- [Available data]:
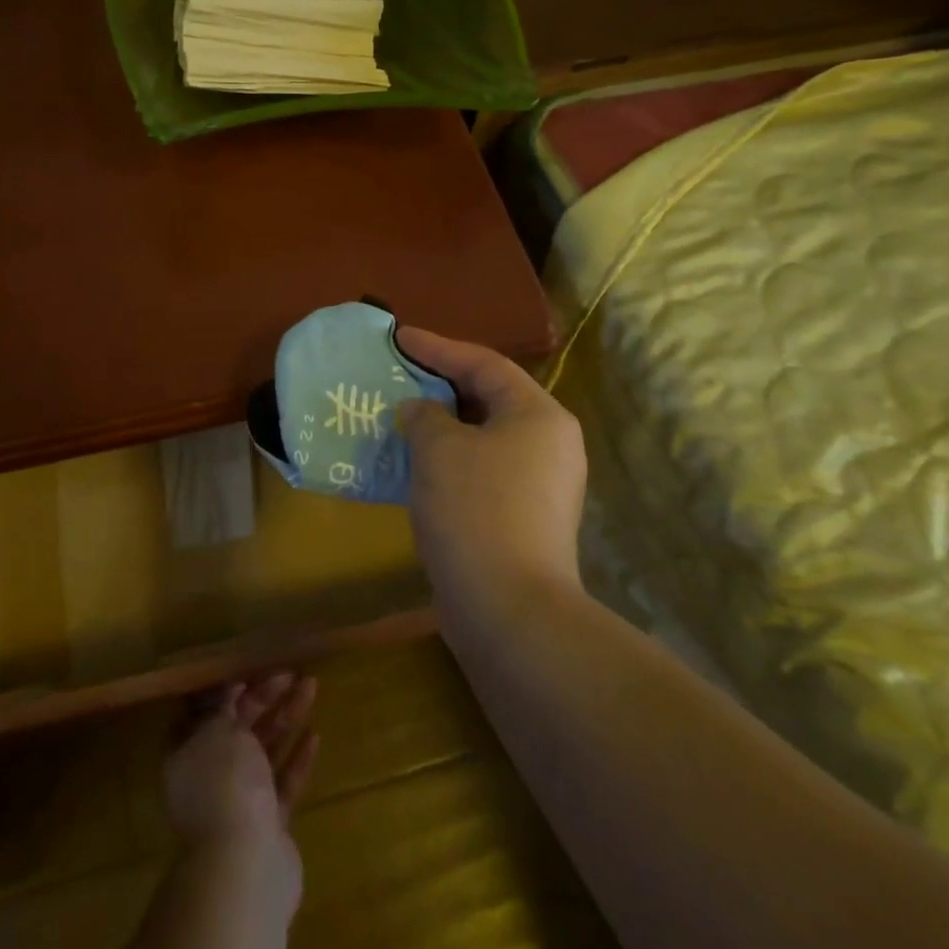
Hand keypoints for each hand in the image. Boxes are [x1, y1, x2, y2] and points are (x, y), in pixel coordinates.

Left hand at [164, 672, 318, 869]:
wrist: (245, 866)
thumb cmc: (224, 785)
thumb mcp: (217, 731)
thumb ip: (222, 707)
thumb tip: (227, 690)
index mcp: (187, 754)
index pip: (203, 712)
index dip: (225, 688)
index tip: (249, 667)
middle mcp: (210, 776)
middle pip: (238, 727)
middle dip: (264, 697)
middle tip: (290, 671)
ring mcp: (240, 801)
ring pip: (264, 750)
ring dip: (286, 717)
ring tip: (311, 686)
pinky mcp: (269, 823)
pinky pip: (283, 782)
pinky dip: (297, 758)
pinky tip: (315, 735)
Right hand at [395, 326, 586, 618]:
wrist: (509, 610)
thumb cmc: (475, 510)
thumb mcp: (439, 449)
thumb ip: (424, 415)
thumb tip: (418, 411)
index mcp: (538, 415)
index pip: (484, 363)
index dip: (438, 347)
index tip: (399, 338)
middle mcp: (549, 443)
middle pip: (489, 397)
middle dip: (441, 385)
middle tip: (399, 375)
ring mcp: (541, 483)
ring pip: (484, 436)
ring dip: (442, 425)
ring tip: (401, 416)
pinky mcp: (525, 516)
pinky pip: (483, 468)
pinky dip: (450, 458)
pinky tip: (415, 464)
==
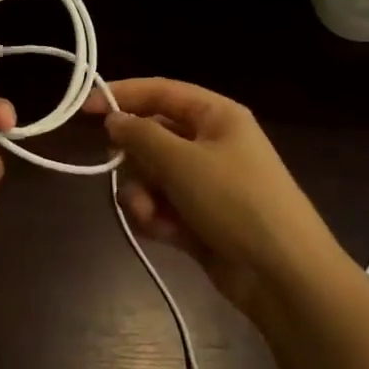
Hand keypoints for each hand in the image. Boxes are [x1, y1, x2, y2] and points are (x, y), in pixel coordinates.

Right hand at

- [The problem]: Would you copy out exactly the lines above that start at the one containing "thumb mcp: (439, 449)" and end at the one containing "pinky tip: (415, 464)", inclusive?

- [Response for this exercise]:
thumb mcp: (439, 449)
thumb ip: (424, 415)
thumb tip: (418, 411)
index mcp: (538, 415)
index pip: (484, 363)
index dip: (438, 347)
index tip: (399, 338)
middle mcp: (549, 443)
middle pip: (489, 397)
middle dip: (441, 385)
middle tip: (399, 375)
ring mcp: (541, 483)
ring pip: (484, 436)
ring dip: (442, 425)
ring tip: (401, 416)
pinky mcp: (525, 516)
pinky pip: (483, 468)
pinky dip: (450, 458)
pinky tip: (415, 464)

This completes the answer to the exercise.